Insomma, il Libertarian Party è un prodotto americanissimo. E con gli ultimi sondaggi tra il 7 e il 10%, potrebbe essere davvero il terzo incomodo di questa tornata elettorale, attirando il consenso degli elettori repubblicani che sposano la linea #NeverTrump (mentre l’elettorato di sinistra potrebbe essere dissuaso dal votare per Jill Stein, proprio per scongiurare un’eventuale vittoria del tycoon repubblicano).
(Nota importante: a contendersi il titolo di candidato del partito libertario c’era anche John McAfee.)
Dopo Stein e Johnson, a dividersi le briciole di ciò che resta si trova una vera e propria folla di candidati indipendenti o sostenuti da formazioni politiche minori. Sono già più di 1800 le persone che hanno compilato un ufficiale Statement of Candidacy presso la Commissione Elettorale Federale — ma tra loro si trova un gran numero di buontemponi con tanta voglia di trollare la burocrazia federale.
C’è anche il mai dimenticato Phuc Dat Bich, ovviamente.
I candidati veri tuttavia sono spesso altrettanto poco verosimili. Tra i più grossi c’è il conservatore Constitution Party, che schiera quest’anno il sessantottenne Darrell Castle, autodefinitosi ancora più libertario del candidato del partito libertario (!). All’opposto dello spettro politico, il Partito Socialista dei Lavoratori — di ispirazione marxista, nato nel 1938 da una costola del Partito Socialista americano — candida Alyson Kennedy, attivista sindacale, ex minatrice di carbone e impiegata attualmente in un Walmart a Chicago, dove sostiene la campagna per l’innalzamento del salario minimo a 15 dollari.
Con lo slogan Make America Healthy Again, invece, il candidato del Nutrition Party è Rod Silva, fondatore della catena di ristoranti “fast casual” Muscle Maker Grill. Il suo obiettivo primario è combattere la piaga della cattiva alimentazione negli Stati Uniti. “Temi come l’economia, la politica estera e la riforma fiscale sono importanti, ma se non viviamo abbastanza per godere i benefici di questa grande nazione, a che serve?” si legge sul suo sito.

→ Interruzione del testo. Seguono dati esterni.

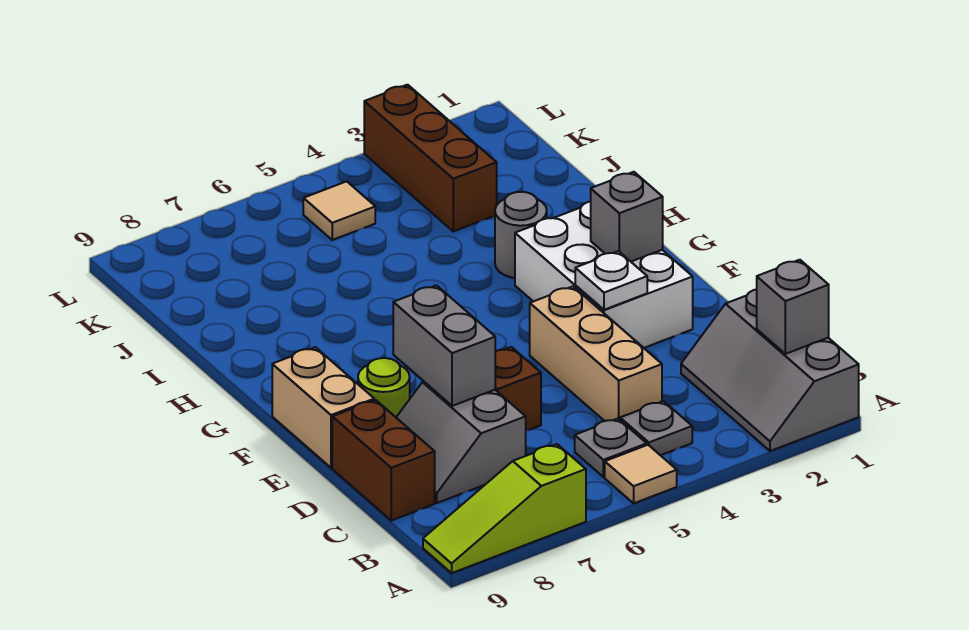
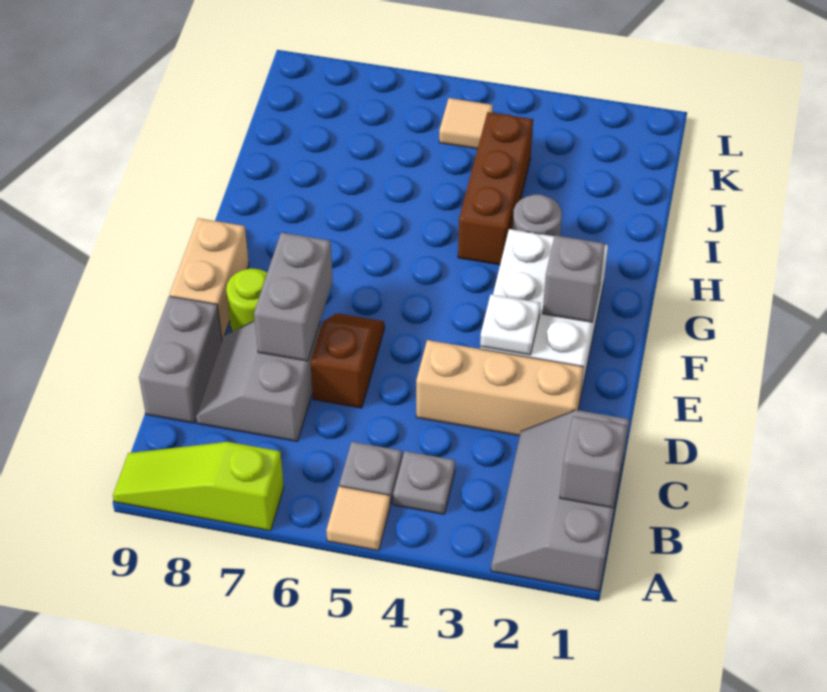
tan brick C4:E4 level 1 -> tan brick D2:D4 level 1
brown brick C9:D9 level 1 -> grey brick C9:D9 level 1
brown brick J3:L3 level 1 -> brown brick H4:J4 level 1

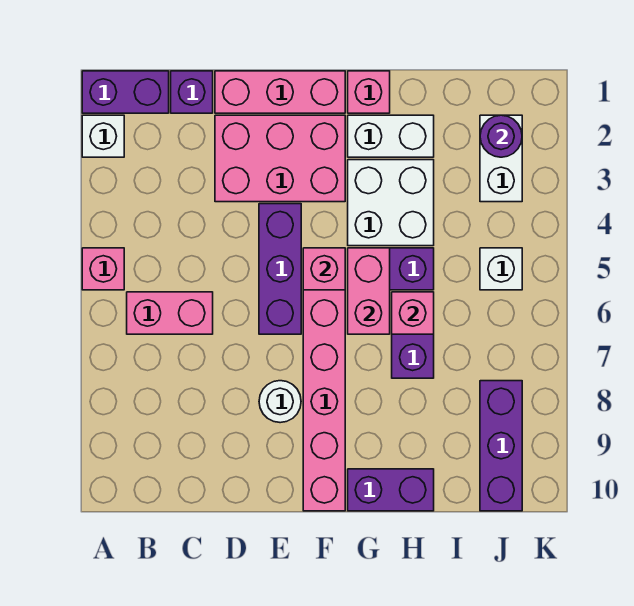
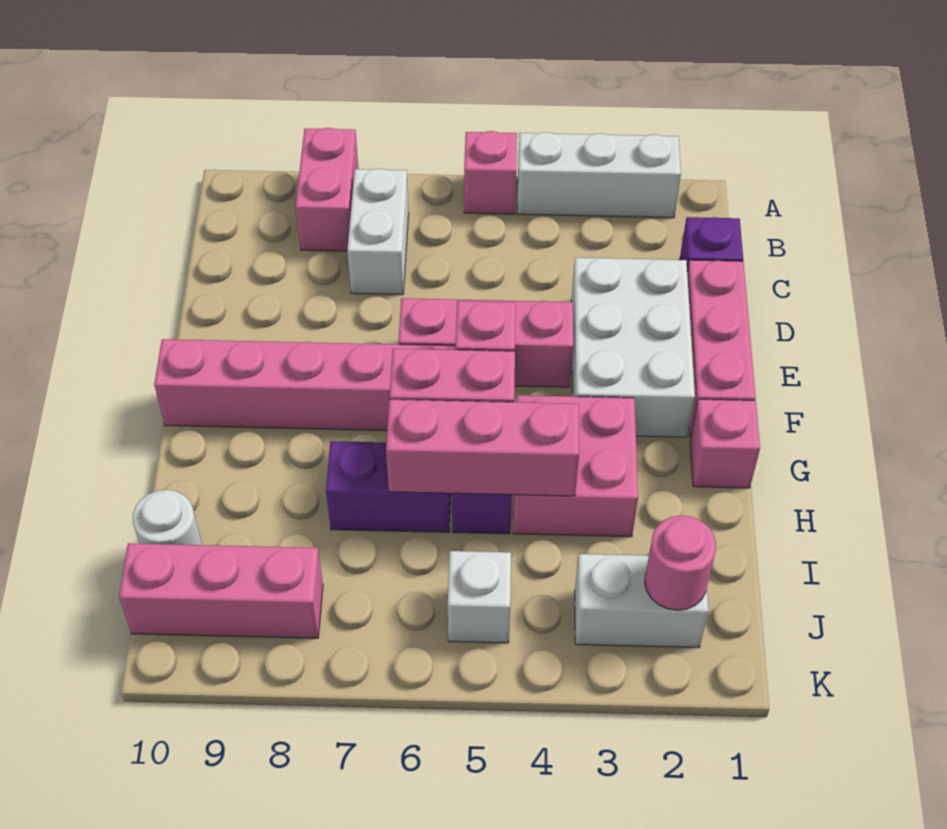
purple brick A1:B1 level 1 -> none
white brick A2 level 1 -> white brick A2:A4 level 1
pink brick B6:C6 level 1 -> pink brick A8:B8 level 1
pink brick D2:F3 level 1 -> white brick D2:F3 level 1
purple brick E4:E6 level 1 -> pink brick E4:E6 level 1
white round brick E8 level 1 -> white round brick I10 level 1
white brick G2:H2 level 1 -> white brick B7:C7 level 1
white brick G3:H4 level 1 -> pink brick G3:H4 level 1
purple brick G10:H10 level 1 -> none
pink brick H6 level 2 -> pink brick H4:H6 level 2
purple round brick J2 level 2 -> pink round brick J2 level 2
purple brick J8:J10 level 1 -> pink brick J8:J10 level 1

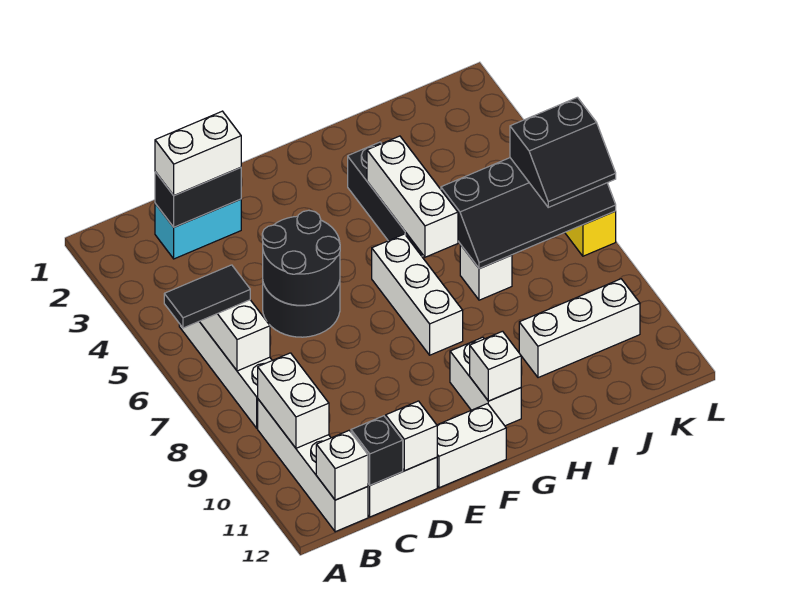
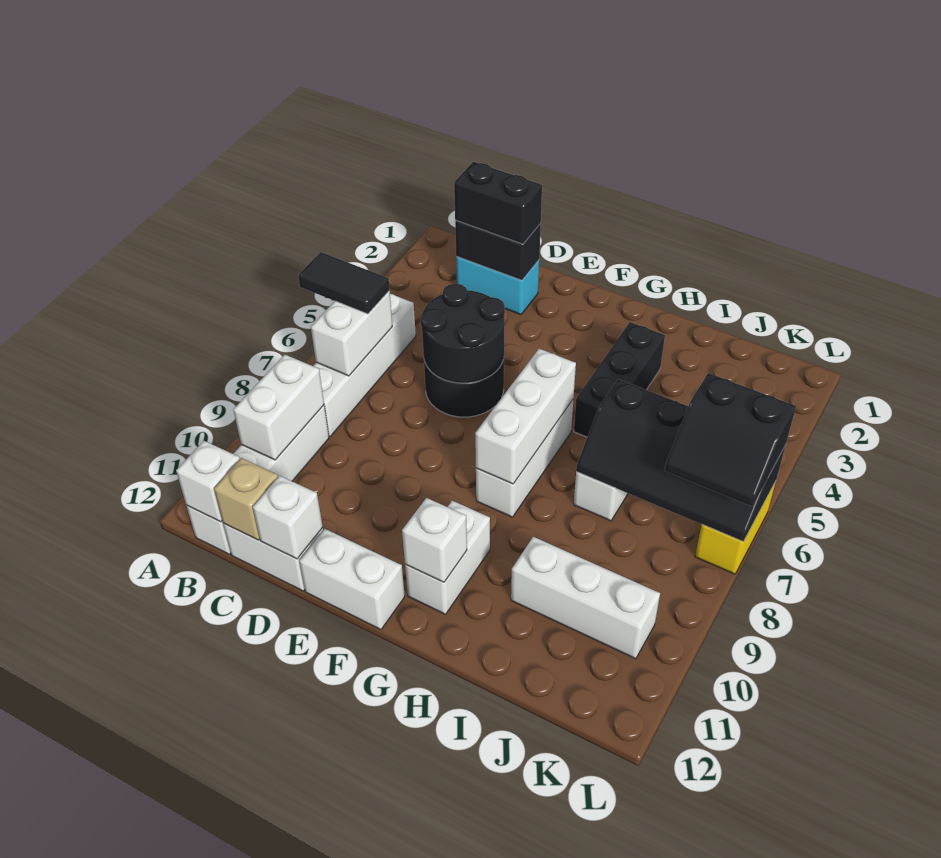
white brick C2:D2 level 3 -> black brick C2:D2 level 3
black brick C12 level 2 -> tan brick C12 level 2
white brick H4:H6 level 2 -> white brick G6:G8 level 2

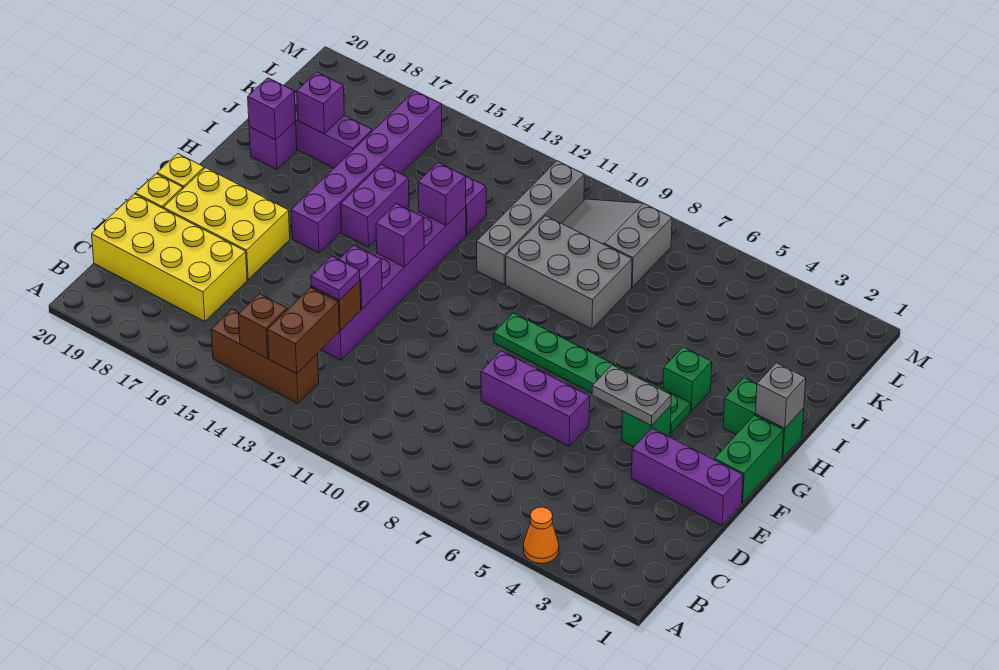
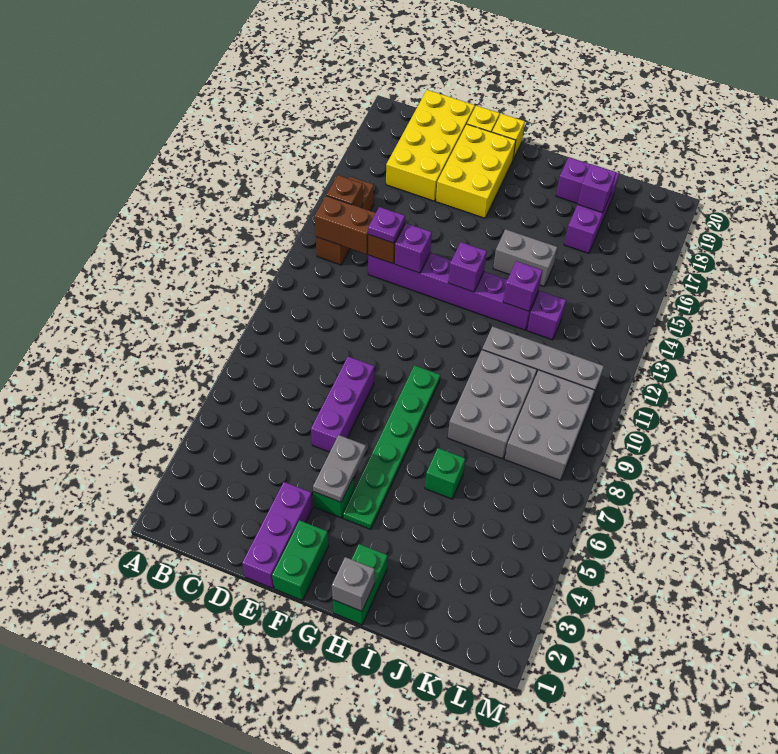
orange cone A4 level 1 -> none
green brick F1:G1 level 1 -> green brick F1:F2 level 1
purple brick G16:L16 level 1 -> none
green brick H4 level 1 -> green brick I6 level 1
purple brick H15:I15 level 1 -> grey brick H15:I15 level 1
purple brick I19 level 2 -> none
grey slope K8:L10 level 1 top 8 -> grey brick K8:L10 level 1

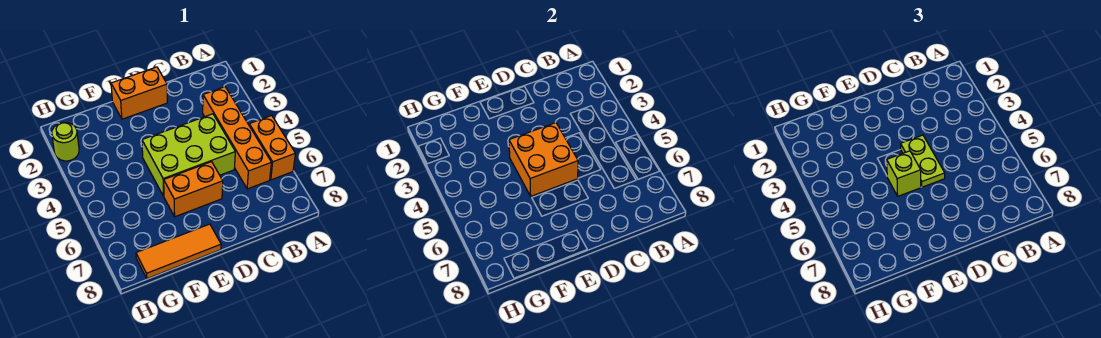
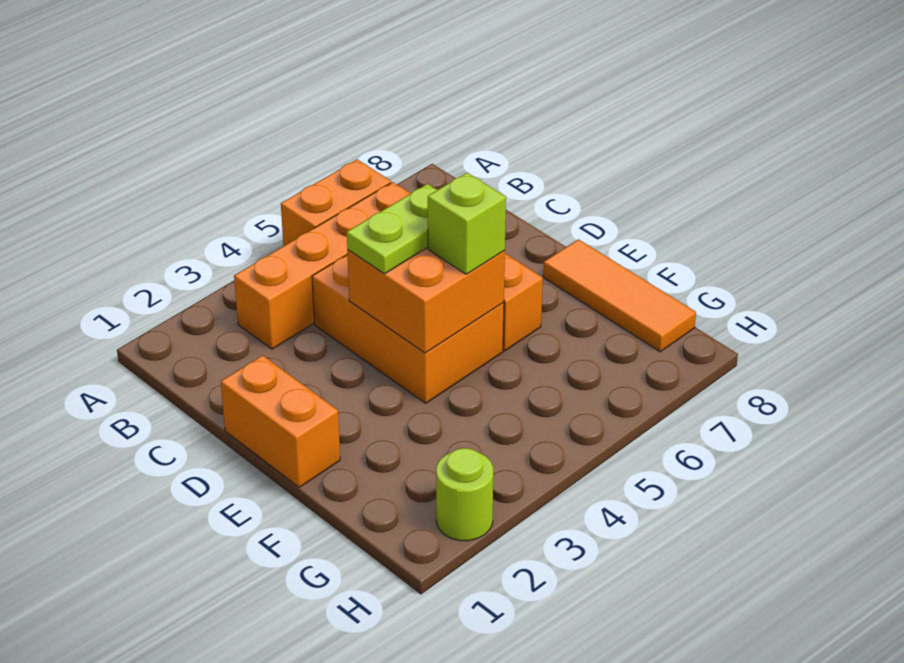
lime brick C4:E5 level 1 -> orange brick C4:E5 level 1

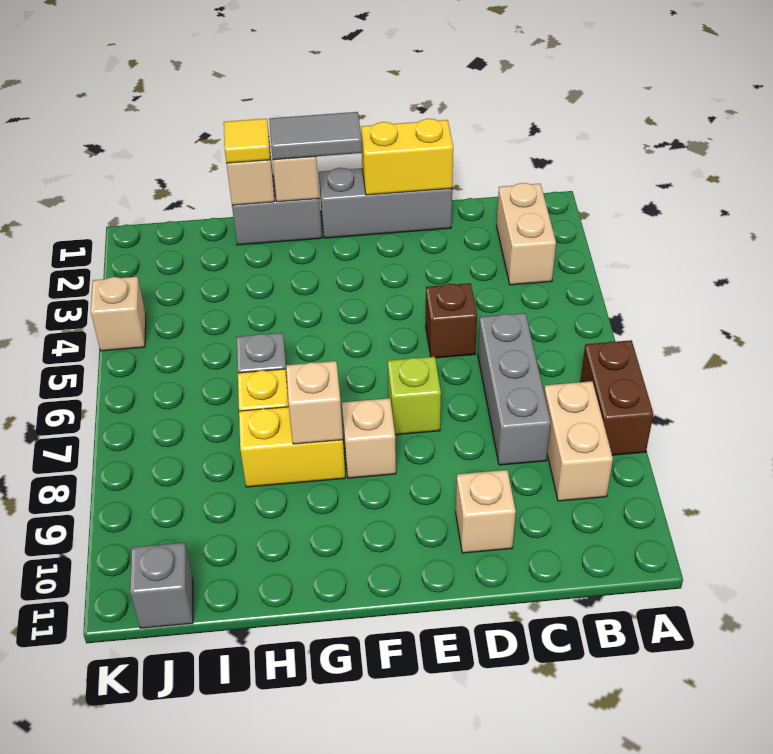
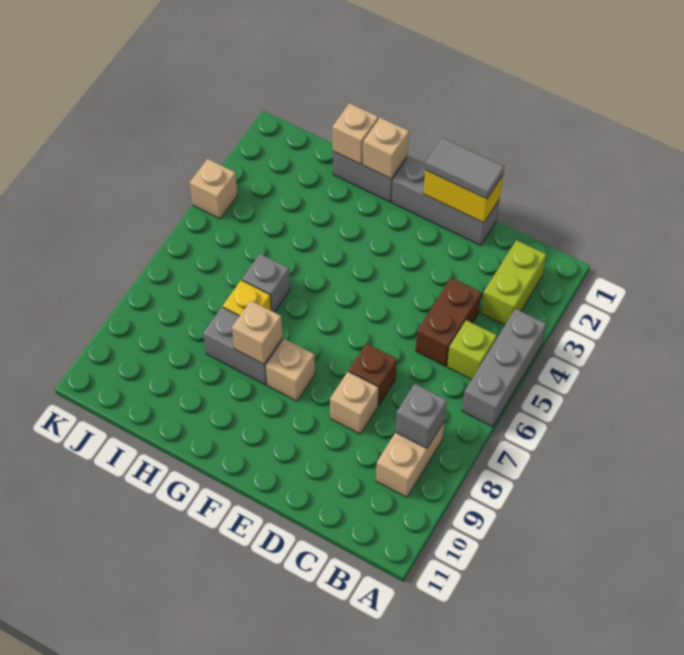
brown brick A7:A8 level 1 -> brown brick C4:C5 level 1
tan brick B2:B3 level 1 -> lime brick B2:B3 level 1
grey brick C6:C8 level 1 -> grey brick A4:A6 level 1
brown brick D5 level 1 -> brown brick D7 level 1
tan brick D10 level 1 -> tan brick D8 level 1
lime brick E7 level 1 -> lime brick B5 level 1
grey tile F1:G1 level 3 -> grey tile D1:E1 level 3
yellow brick G8:H8 level 1 -> grey brick G8:H8 level 1
yellow tile H1 level 3 -> none
grey brick J11 level 1 -> grey brick B8 level 2

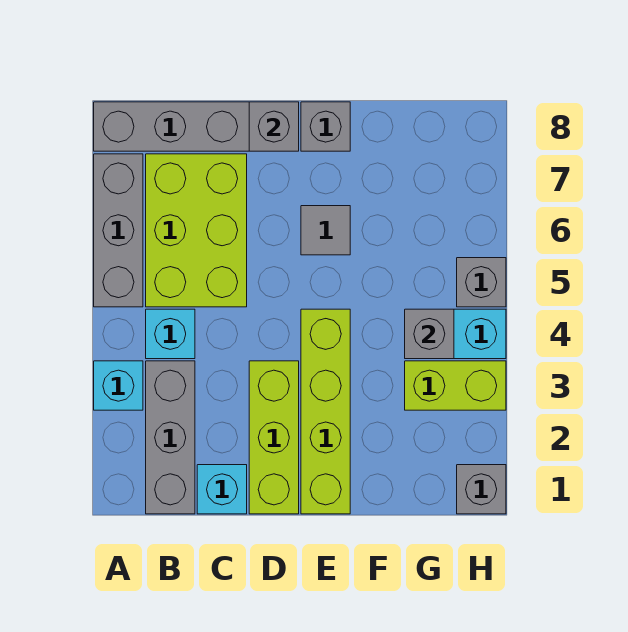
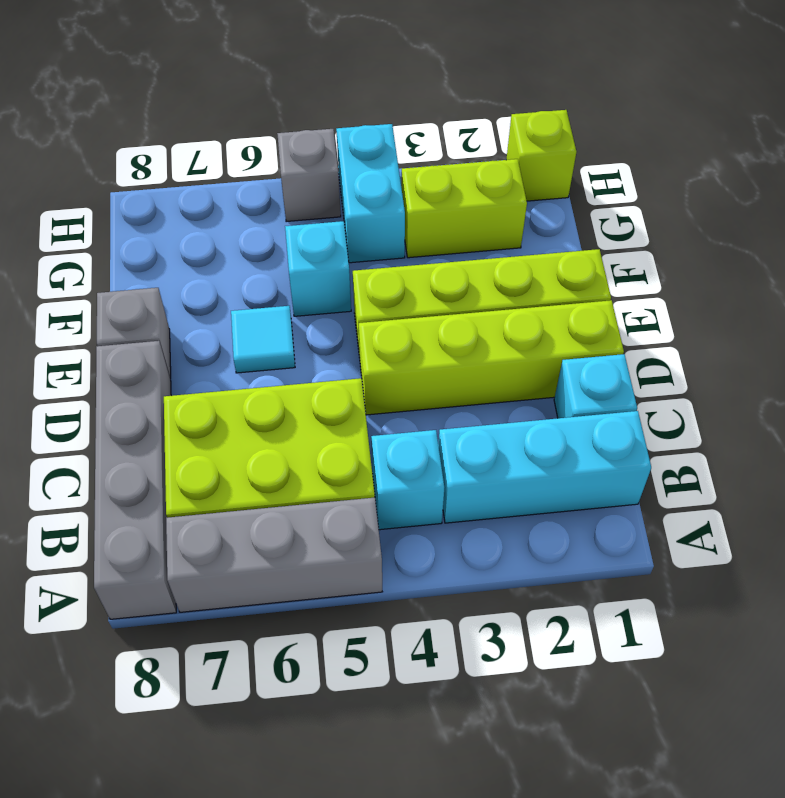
cyan brick A3 level 1 -> cyan brick F5 level 1
grey brick B1:B3 level 1 -> cyan brick B1:B3 level 1
lime brick D1:D3 level 1 -> lime brick D1:D4 level 1
grey brick D8 level 2 -> none
grey tile E6 level 1 -> cyan tile E6 level 1
lime brick G3:H3 level 1 -> lime brick G2:G3 level 1
grey brick G4 level 2 -> none
grey brick H1 level 1 -> lime brick H1 level 1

E a proposito di allungamento della vita, non si può non citare il transumanista Zoltan Istvan, il candidato che vuole sconfiggere la morte, mentre Dan Bilzerian, campione di uno stile di vita certamente poco sano, sembra aver dato alla fine il proprio supporto a Donald Trump, dopo aver illuso i propri fan con l’annuncio di una campagna in prima persona.
Folclore a parte, secondo il Pew Research Center da diversi anni il numero degli americani che si definiscono indipendenti supera tanto i democratici quanto i repubblicani, ed è in costante crescita. Durante lo shutdown del governo federale a ottobre 2013, un sondaggio condotto da Gallup riportò che il 60% dei cittadini statunitensi sentiva il bisogno di una grande forza politica terza, dato il fallimento dei due partiti tradizionali.
Jill Stein e soprattutto Gary Johnson ottengono le percentuali di gradimento maggiori tra gli elettori più giovani, come giovanissimo è stato il supporto alla campagna elettorale dell’outsider per eccellenza Bernie Sanders. La definitiva incrinatura del bipolarismo statunitense potrebbe essere soltanto rinviata di qualche anno.